(Records from a data source)
Segment Open
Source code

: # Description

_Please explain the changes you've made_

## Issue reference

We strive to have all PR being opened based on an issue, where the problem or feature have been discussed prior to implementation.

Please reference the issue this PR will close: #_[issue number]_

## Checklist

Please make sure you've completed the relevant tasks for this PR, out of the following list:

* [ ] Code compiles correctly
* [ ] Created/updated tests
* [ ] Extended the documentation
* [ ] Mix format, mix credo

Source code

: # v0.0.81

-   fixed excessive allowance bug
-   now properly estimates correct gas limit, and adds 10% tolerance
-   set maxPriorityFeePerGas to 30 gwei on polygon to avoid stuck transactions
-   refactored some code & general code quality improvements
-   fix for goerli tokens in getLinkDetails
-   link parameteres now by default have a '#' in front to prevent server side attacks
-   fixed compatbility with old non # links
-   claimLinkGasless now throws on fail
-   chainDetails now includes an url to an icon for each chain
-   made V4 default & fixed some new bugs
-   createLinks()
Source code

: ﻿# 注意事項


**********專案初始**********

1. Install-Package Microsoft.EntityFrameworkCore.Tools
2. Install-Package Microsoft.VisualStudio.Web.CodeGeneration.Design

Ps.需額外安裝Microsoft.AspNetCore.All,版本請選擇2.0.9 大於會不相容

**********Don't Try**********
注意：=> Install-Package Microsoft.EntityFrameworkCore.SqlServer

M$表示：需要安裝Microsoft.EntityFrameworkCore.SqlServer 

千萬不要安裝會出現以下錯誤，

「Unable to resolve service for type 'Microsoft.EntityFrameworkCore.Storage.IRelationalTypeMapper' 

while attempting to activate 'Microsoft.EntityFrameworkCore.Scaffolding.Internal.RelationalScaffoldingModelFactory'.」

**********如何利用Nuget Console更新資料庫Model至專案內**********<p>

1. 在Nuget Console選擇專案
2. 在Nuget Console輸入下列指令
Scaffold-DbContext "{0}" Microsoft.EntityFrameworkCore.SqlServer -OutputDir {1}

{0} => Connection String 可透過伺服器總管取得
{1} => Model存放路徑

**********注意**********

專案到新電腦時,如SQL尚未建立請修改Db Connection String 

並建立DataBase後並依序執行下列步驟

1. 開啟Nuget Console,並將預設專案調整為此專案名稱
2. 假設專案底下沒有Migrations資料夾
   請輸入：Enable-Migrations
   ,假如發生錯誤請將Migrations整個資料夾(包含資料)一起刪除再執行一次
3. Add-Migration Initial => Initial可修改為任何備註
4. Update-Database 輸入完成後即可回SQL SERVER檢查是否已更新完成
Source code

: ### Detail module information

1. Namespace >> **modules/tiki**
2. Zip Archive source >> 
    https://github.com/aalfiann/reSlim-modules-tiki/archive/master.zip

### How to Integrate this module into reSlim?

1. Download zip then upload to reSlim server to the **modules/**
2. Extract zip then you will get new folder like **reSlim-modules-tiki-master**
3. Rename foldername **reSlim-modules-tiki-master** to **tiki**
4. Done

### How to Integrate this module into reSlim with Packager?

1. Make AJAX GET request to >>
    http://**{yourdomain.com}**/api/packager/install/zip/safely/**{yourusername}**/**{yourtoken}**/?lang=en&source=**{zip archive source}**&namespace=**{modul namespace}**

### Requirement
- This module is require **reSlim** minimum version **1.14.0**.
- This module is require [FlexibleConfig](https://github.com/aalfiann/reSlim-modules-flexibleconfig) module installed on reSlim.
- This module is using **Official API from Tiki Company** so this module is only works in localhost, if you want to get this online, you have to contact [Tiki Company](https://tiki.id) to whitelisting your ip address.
Segment Closed
EXERCISE GOAL »
Write out an exact copy of every record shown above.

SOLVED EXERCISE »
Source code

: # Description

_Please explain the changes you've made_

## Issue reference

We strive to have all PR being opened based on an issue, where the problem or feature have been discussed prior to implementation.

Please reference the issue this PR will close: #_[issue number]_

## Checklist

Please make sure you've completed the relevant tasks for this PR, out of the following list:

* [ ] Code compiles correctly
* [ ] Created/updated tests
* [ ] Extended the documentation
* [ ] Mix format, mix credo

Source code

: # v0.0.81

-   fixed excessive allowance bug
-   now properly estimates correct gas limit, and adds 10% tolerance
-   set maxPriorityFeePerGas to 30 gwei on polygon to avoid stuck transactions
-   refactored some code & general code quality improvements
-   fix for goerli tokens in getLinkDetails
-   link parameteres now by default have a '#' in front to prevent server side attacks
-   fixed compatbility with old non # links
-   claimLinkGasless now throws on fail
-   chainDetails now includes an url to an icon for each chain
-   made V4 default & fixed some new bugs
-   createLinks()
Source code

: ﻿# 注意事項


**********專案初始**********

1. Install-Package Microsoft.EntityFrameworkCore.Tools
2. Install-Package Microsoft.VisualStudio.Web.CodeGeneration.Design

Ps.需額外安裝Microsoft.AspNetCore.All,版本請選擇2.0.9 大於會不相容

**********Don't Try**********
注意：=> Install-Package Microsoft.EntityFrameworkCore.SqlServer

M$表示：需要安裝Microsoft.EntityFrameworkCore.SqlServer 

千萬不要安裝會出現以下錯誤，

「Unable to resolve service for type 'Microsoft.EntityFrameworkCore.Storage.IRelationalTypeMapper' 

while attempting to activate 'Microsoft.EntityFrameworkCore.Scaffolding.Internal.RelationalScaffoldingModelFactory'.」

**********如何利用Nuget Console更新資料庫Model至專案內**********<p>

1. 在Nuget Console選擇專案
2. 在Nuget Console輸入下列指令
Scaffold-DbContext "{0}" Microsoft.EntityFrameworkCore.SqlServer -OutputDir {1}

{0} => Connection String 可透過伺服器總管取得
{1} => Model存放路徑

**********注意**********

專案到新電腦時,如SQL尚未建立請修改Db Connection String 

並建立DataBase後並依序執行下列步驟

1. 開啟Nuget Console,並將預設專案調整為此專案名稱
2. 假設專案底下沒有Migrations資料夾
   請輸入：Enable-Migrations
   ,假如發生錯誤請將Migrations整個資料夾(包含資料)一起刪除再執行一次
3. Add-Migration Initial => Initial可修改為任何備註
4. Update-Database 輸入完成後即可回SQL SERVER檢查是否已更新完成
Source code

: ### Detail module information

1. Namespace >> **modules/tiki**
2. Zip Archive source >> 
    https://github.com/aalfiann/reSlim-modules-tiki/archive/master.zip

### How to Integrate this module into reSlim?

1. Download zip then upload to reSlim server to the **modules/**
2. Extract zip then you will get new folder like **reSlim-modules-tiki-master**
3. Rename foldername **reSlim-modules-tiki-master** to **tiki**
4. Done

### How to Integrate this module into reSlim with Packager?

1. Make AJAX GET request to >>
    http://**{yourdomain.com}**/api/packager/install/zip/safely/**{yourusername}**/**{yourtoken}**/?lang=en&source=**{zip archive source}**&namespace=**{modul namespace}**

### Requirement
- This module is require **reSlim** minimum version **1.14.0**.
- This module is require [FlexibleConfig](https://github.com/aalfiann/reSlim-modules-flexibleconfig) module installed on reSlim.
- This module is using **Official API from Tiki Company** so this module is only works in localhost, if you want to get this online, you have to contact [Tiki Company](https://tiki.id) to whitelisting your ip address.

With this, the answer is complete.